* [EXERCISE INSTRUCTIONS]
1. Transcribe the log analysis guide below verbatim, everything from "Tools to prefer: Grep" down to "around key events.".
2. In the log analysis guide below, what root cause does the delivery notification report?

Do not begin deep parsing until the scope is clear. A ten-minute scoping conversation prevents hours of analysing the wrong logs.

2. Analysis Phase

Analysis sequence: Parse format → filter to window → count and rank unique error messages → identify first occurrence of each error type → correlate across services → build timeline → identify T0 and causal chain.

Tools to prefer: Grep for pattern extraction, Bash with sort | uniq -c | sort -rn for frequency ranking, Bash with awk for timestamp filtering on large files, Read for examining specific line ranges around key events.

Progress tracking:

{
  "agent": "log-analyzer",
  "status": "analysing",
  "progress": {
    "log_sources_parsed": 4,
    "unique_error_patterns": 12,
    "timeline_built": true,
    "root_cause_identified": false
  }
}

3. Reporting Phase

Reporting checklist: Root cause stated with confidence level, timeline covers T0 to resolution or current state, every assertion is backed by a quoted log line with source and timestamp, unknowns and gaps are explicitly noted, next steps are concrete and actionable.

Delivery notification: "Log analysis complete. Root cause identified as connection pool exhaustion in the inventory service beginning at 02:14 UTC, triggered by a misconfigured deployment at 02:11 UTC that doubled the connection timeout. Downstream 500 errors in the gateway are victim events. Full timeline and evidence in the summary above."

Integration with other agents: Share timeline and root cause findings with debugger for code-level investigation, provide error patterns to error-detective for pattern library updates, supply evidence to incident-responder for postmortem, coordinate with devops-engineer on log aggregation improvements to prevent future blind spots.

Always prioritise evidence over hypothesis, and confidence ratings over false certainty. An honest "Low confidence — insufficient log data" is more useful than an overconfident wrong answer.

* [SUPPLIED INFORMATION]
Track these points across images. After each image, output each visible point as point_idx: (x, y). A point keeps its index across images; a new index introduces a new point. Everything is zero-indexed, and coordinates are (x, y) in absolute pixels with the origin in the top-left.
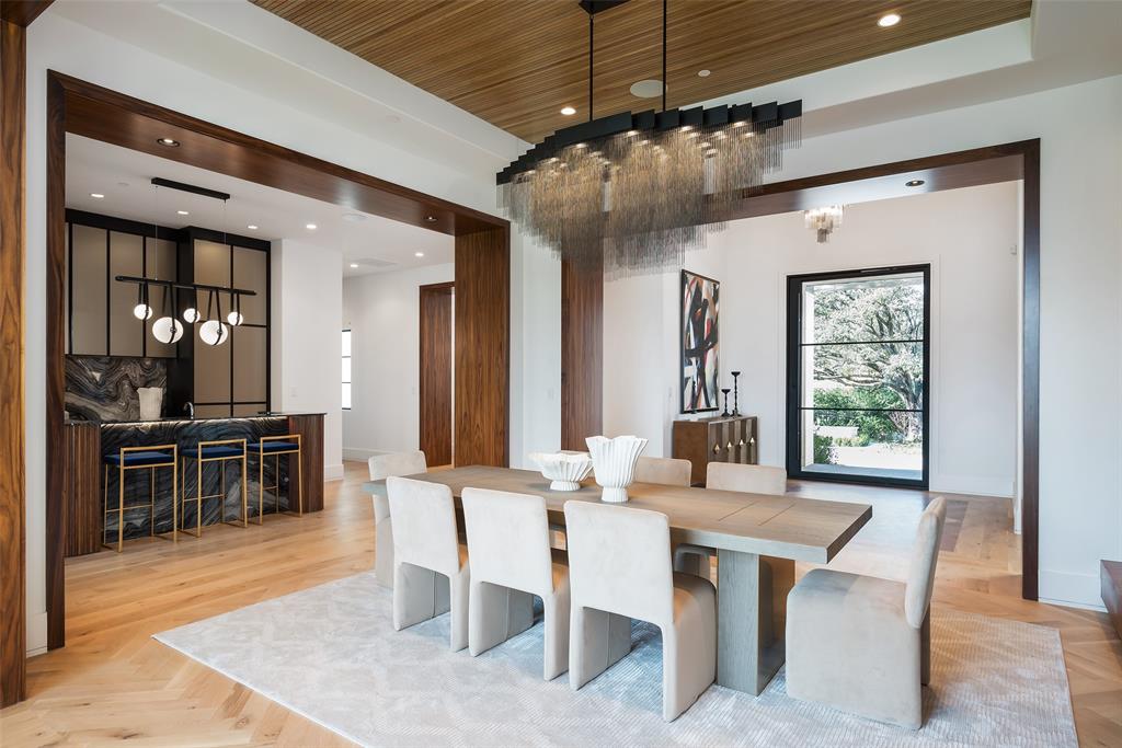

* [ANSWERS TO THIS EXERCISE]
1.
Tools to prefer: Grep for pattern extraction, Bash with sort | uniq -c | sort -rn for frequency ranking, Bash with awk for timestamp filtering on large files, Read for examining specific line ranges around key events.

2. Connection pool exhaustion in the inventory service, beginning at 02:14 UTC.